The Centers for Disease Control and Prevention has recommended that all girls be vaccinated against HPV. In February, Texas became the first state to enact a vaccination requirement.
Senate legislation implementing the Faith-Based Organization Liaison Act received approval this week by the House Special Committee on Family Services. SB 46 directs regional employees of the Missouri Department of Social Services to serve as liaisons to faith-based organizations in their areas. Liaisons work with and promote faith-based groups that provide assistance to low-income Missourians. The legislation is designed to promote private services as an alternative to public assistance. Approval by the full House would require agreement with the Senate before the bill is sent to the governor.

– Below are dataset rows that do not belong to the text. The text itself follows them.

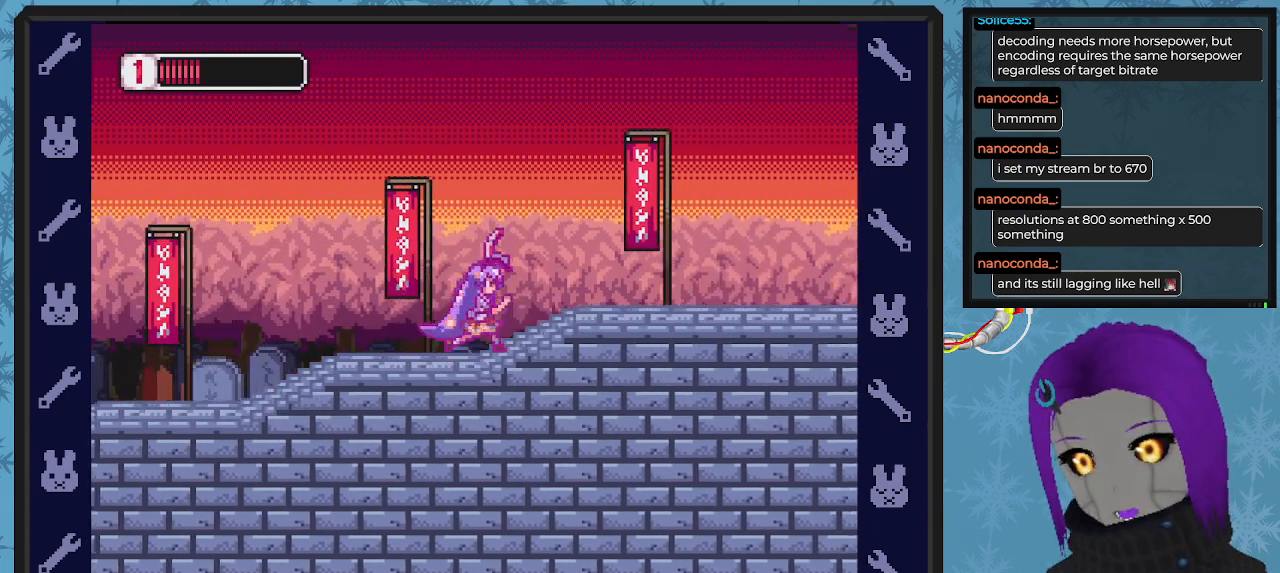
{"buttons": ["X", "DPAD_RIGHT"], "left_stick": "center", "events": []}
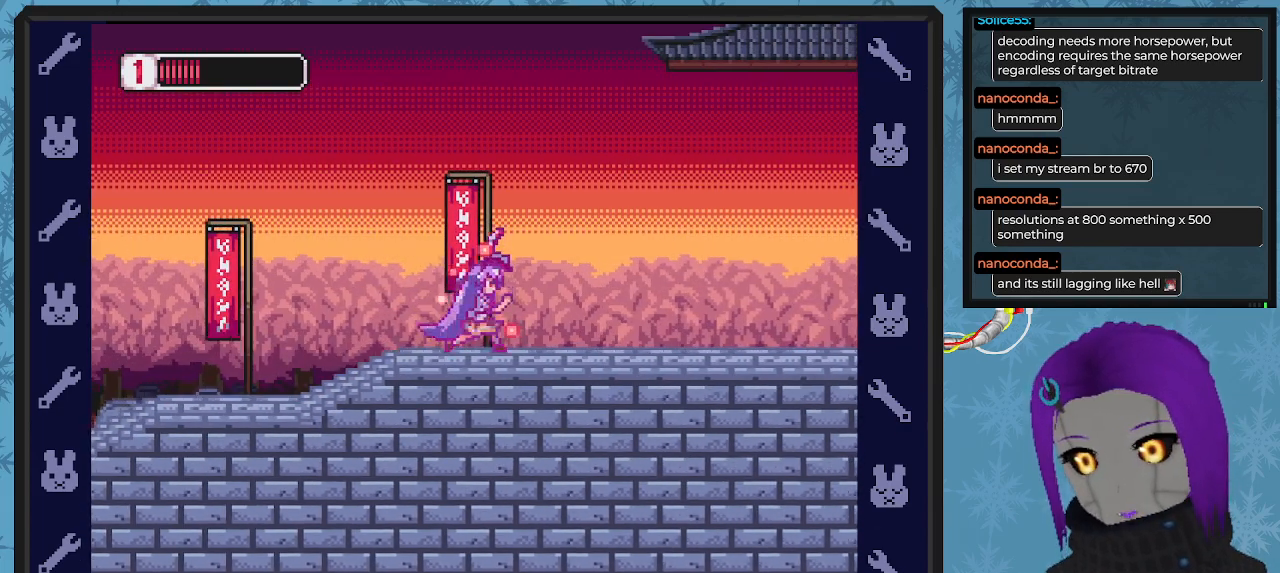
{"buttons": ["X", "DPAD_RIGHT"], "left_stick": "center", "events": []}
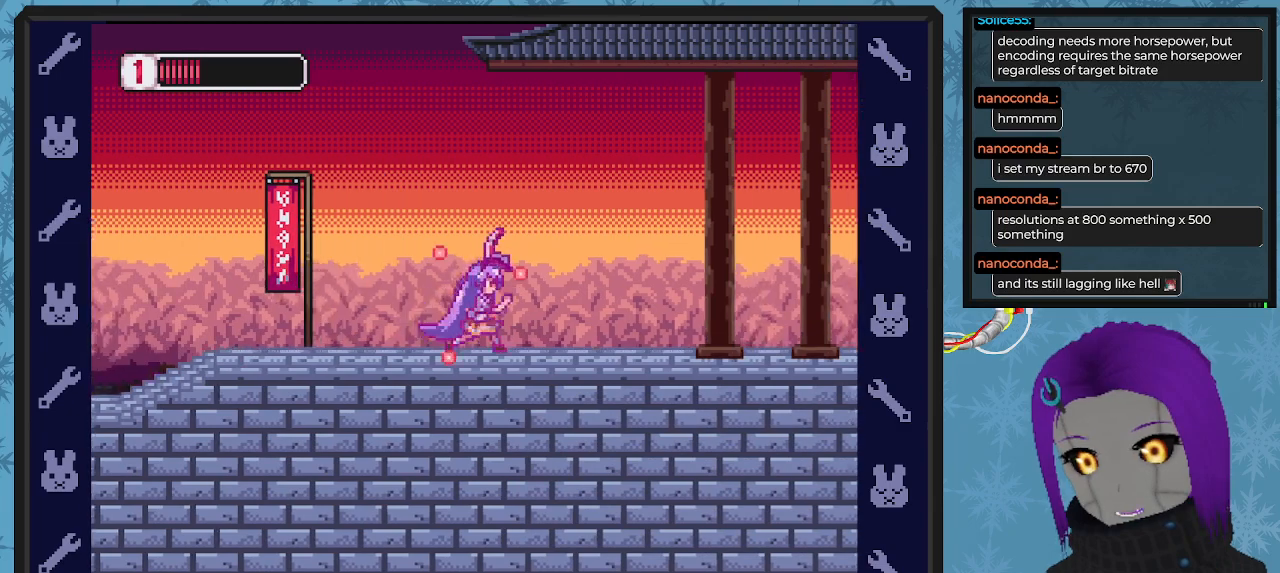
{"buttons": ["A", "X", "DPAD_RIGHT"], "left_stick": "center", "events": [[367, "A", "down"]]}
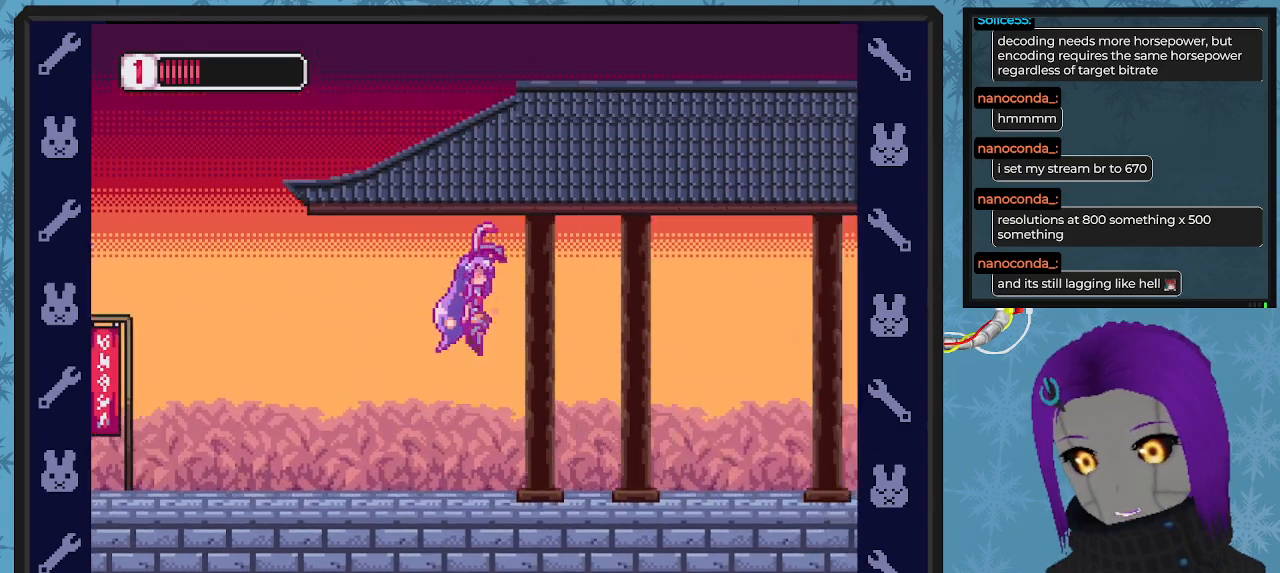
{"buttons": ["X", "DPAD_RIGHT"], "left_stick": "center", "events": [[100, "DPAD_RIGHT", "up"], [200, "A", "up"], [500, "DPAD_RIGHT", "down"]]}
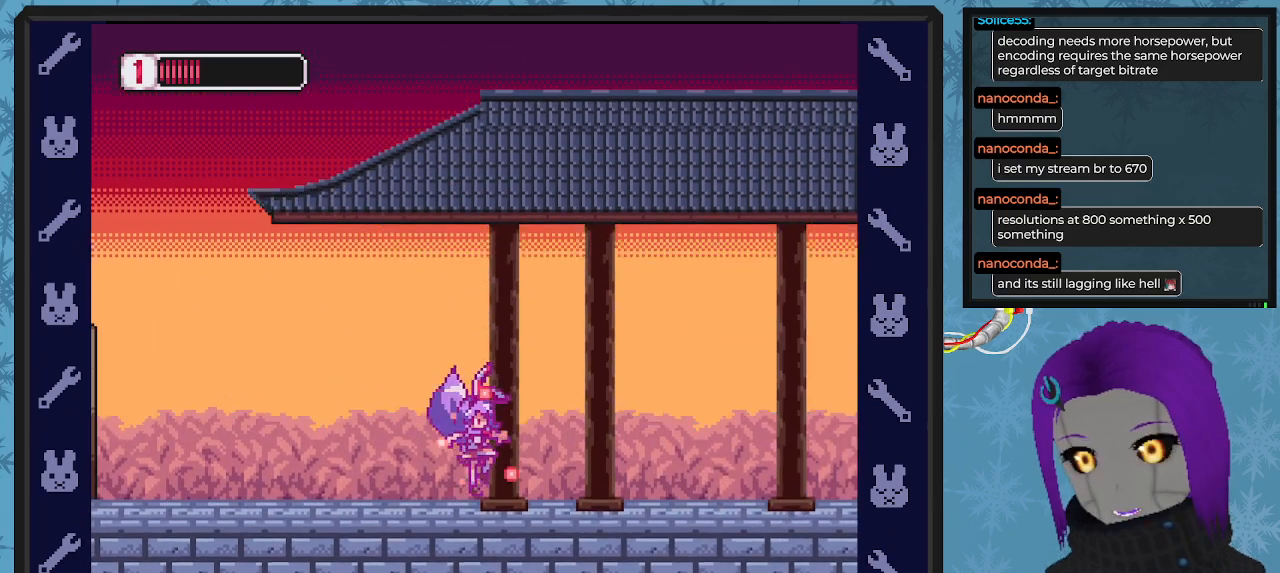
{"buttons": ["A", "B", "X", "DPAD_DOWN", "DPAD_RIGHT"], "left_stick": "center", "events": [[133, "DPAD_DOWN", "down"], [267, "A", "down"], [267, "B", "down"]]}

The House Special Committee on General Laws approved Senate legislation prohibiting restrictions of Second Amendment rights during emergencies. Under SB 257, also known as the Missouri Disaster Recovery Protection Act, state and local governments cannot restrict the lawful possession, sale, or use of firearms or ammunition during emergencies.
Senators will reconvene at noon Tuesday, April 10. The First Regular Session of the 94th Missouri General Assembly runs until Friday, May 18.